For a team that represents a school with what seems to be an infinite number of stairs, it's only right to say that the Renegades took each and every step towards a championship in 2010.
It wasn't close to a perfect season by any means, however, the saying does go "It's not how you start, but how you finish."
What was looked at in the fall as a young, and maybe questionable pitching rotation and an experienced and dominant lineup with a young, second-year head coach, became an all-around dominant team once the spring came about.
We wanted to compare them to the 2009 squad that won a school-record 37 games and finished ranked third in the nation, but that wouldn't be fair. Instead, we just all stayed "even-keel" and let everything fall where they may. Besides... this is baseball. Anything is possible.
It was a year of firsts.
From Roberto Padilla's first, and only, double-digit win season as a Renegade, to Michael Ussery's move to first, to Ohlone's first season as defending Coast Conference Pacific Champions. It was even Curtis Boek's first career homer as a Renegade in his first career at-bat.
What wasn't a first is the Renegades winning swagger. But we wondered if they could match their performance in 2009. And without worry, the Renegades did what all of us in the baseball world knew they would do: Win. And win often. It didn't matter that they opened 2-1 on the road, because we knew they'd win at home. It didn't matter if they trailed by six in the ninth with two outs on the road in late February, because we knew somewhere deep inside, that someone in the lineup would hit a grand slam to give Ohlone the lead. And it happened. Whenever the chips seemed to be against them, they would somehow pull through. Even if it they had to extend the game to the next day.
And then it started.
Call it urgency, or call it getting hot at the right time, but Ohlone's 10-2 record in the month of April, including the nine-game win streak to end the season, might've been the sign that this was a team of destiny. It wasn't led by just a dominant left-handed 11-game winner in Padilla, or by a speedy outfielder in Steven Ramos that'll make anything happen in the blink of an eye. And it wasn't just the other twin in Zach Johnson making it happen. It was, in fact, a true Championship-caliber team.
This was a team that, minus a few mistakes here and there, could have won the Coast Conference Pacific title for a second straight season, but fell just short. However, looking back on all of it now, does that really matter? I mean, they did beat eventual conference champion Canada in April (let alone won the State title).
But once the postseason began, it just seemed right that the team that stayed "even-keel" with the cool, calm and collected attitude ended up winning the war. Proven resilient in the Regionals against Modesto and even tougher against rival Chabot in a Super Regional final that was just that. Super. Chabot may have ran their mouth and flaunted their arrogance. They may have led for most of the two Super Regional final games. But it would be the determination and the heart of a champion that would lead Ohlone to Fresno. It was a clutch bat by Zach Johnson and a warrior-like performance on the mound by Padilla that brought Ohlone to Fresno.

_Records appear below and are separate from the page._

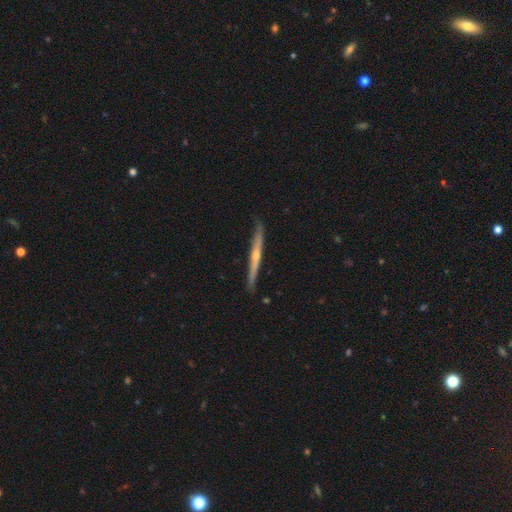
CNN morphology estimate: type=featured or disk (71%); edge-on=yes (97%); edge-on bulge=rounded (75%); merging=none (86%).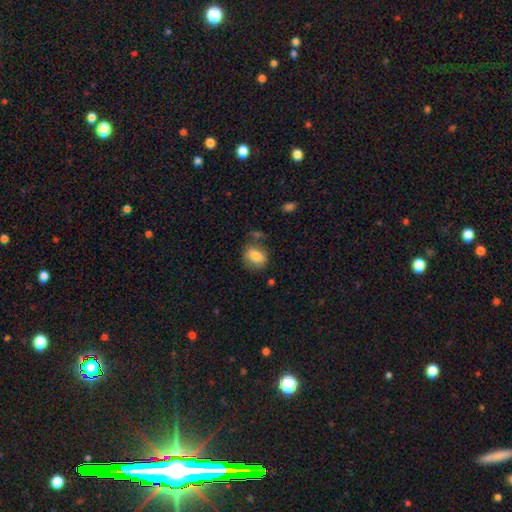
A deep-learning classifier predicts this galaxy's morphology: smooth 80%, featured or disk 12%, star or artifact 8%. Down the decision tree: how rounded — in between (53%); merging — none (66%).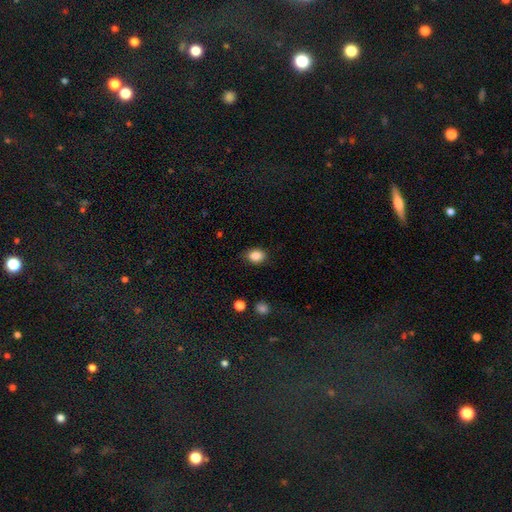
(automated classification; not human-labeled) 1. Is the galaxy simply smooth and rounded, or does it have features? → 87% smooth, 9% star or artifact, 4% featured or disk.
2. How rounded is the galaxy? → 66% in between, 33% round, 1% cigar-shaped.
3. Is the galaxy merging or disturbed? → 85% none, 11% minor disturbance, 3% major disturbance, 1% merger.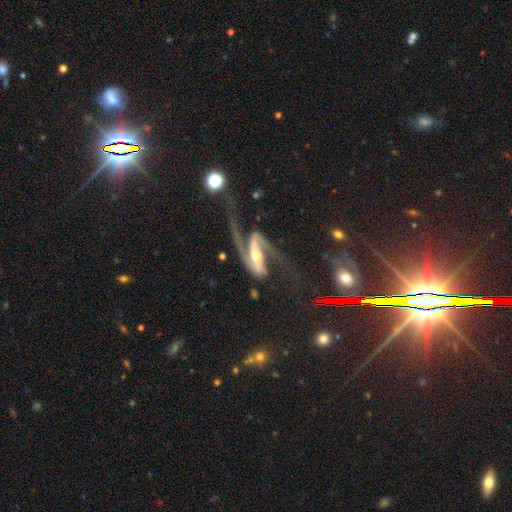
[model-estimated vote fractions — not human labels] The model was most divided on "merging": none: 46%, major disturbance: 32%, minor disturbance: 16%, merger: 6%. More confident: spiral arms — yes (96%); edge-on disk — no (93%); spiral arm count — 2 (90%); smooth or featured — featured or disk (89%); spiral winding — loose (62%); bulge size — moderate (61%); bar — strong (53%).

Then they traveled south to prove that they were, in fact, the best in the state of California. Ohlone forced the clock to strike 12 against the cinderella story that was El Camino. And the clock struck quick after six hitless innings for El Camino. Ohlone grounded a Rio Hondo team that tacked on runs against opponents like one tacks on Twitter updates.

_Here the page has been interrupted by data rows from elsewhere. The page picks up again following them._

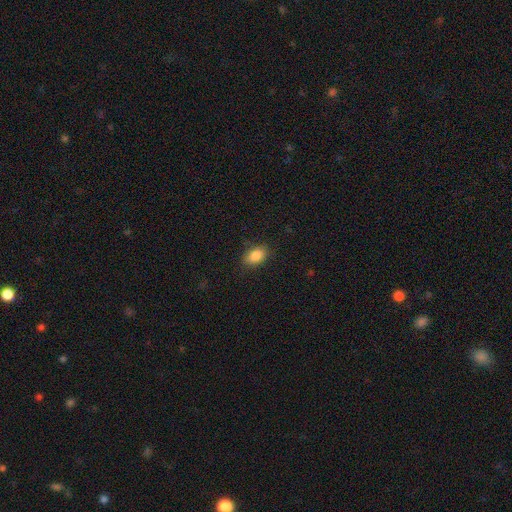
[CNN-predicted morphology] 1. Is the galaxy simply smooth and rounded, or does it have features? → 86% smooth, 8% star or artifact, 6% featured or disk.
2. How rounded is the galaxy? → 86% in between, 12% round, 2% cigar-shaped.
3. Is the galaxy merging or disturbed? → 85% none, 11% minor disturbance, 3% major disturbance, 1% merger.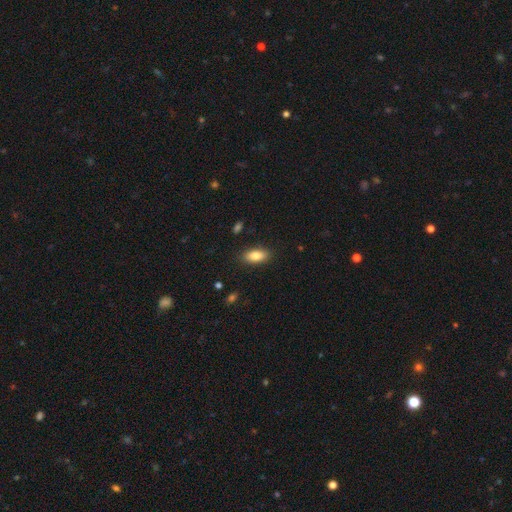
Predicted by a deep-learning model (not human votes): This is clearly a smooth galaxy (83%). How rounded: clearly in between (87%). Merging: clearly none (87%).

But yet, they found themselves down against a familiar rival.
A 6-0 hole after the second inning to San Mateo was not how the Renegades wanted to begin the State Championship game. Or was it?
As they've done for nearly a good third of the regular season, Ohlone fought back when down.
What began as a four-run, third inning rally became a 1-2-3 inning on the mound for Ohlone's Matt Fontaine. As the Bulldogs tried to push away with a 7-5 lead, Ohlone yanked the leash to get even at seven.
And then, with almost no surprise at all, it happened.
As one brother drew a walk to load the bases the other hit the shot that would define Ohlone in 2010: Clutch.
Much like Ryan Walterhouse did at San Mateo in the ninth inning in late February, Jeff Johnson's grand slam would give Ohlone the go-ahead 11-7 lead.
Johnson's homer in the sixth could be mentioned up there with such home runs as Aaron Boone's ALCS Game 7 home run, or maybe Joe Carter's World Series game winner back in the early 90's.
Regardless where you place that shot in baseball history, it will always be rememebered as the shot that brought Ohlone College it's first ever State Championship.
Like I mentioned in the beginning of this piece, Ohlone College in Fremont is known for it's near inifinite amount of stairs.
In the case of Ohlone baseball, it took 47 steps, one at a time for them to become champions.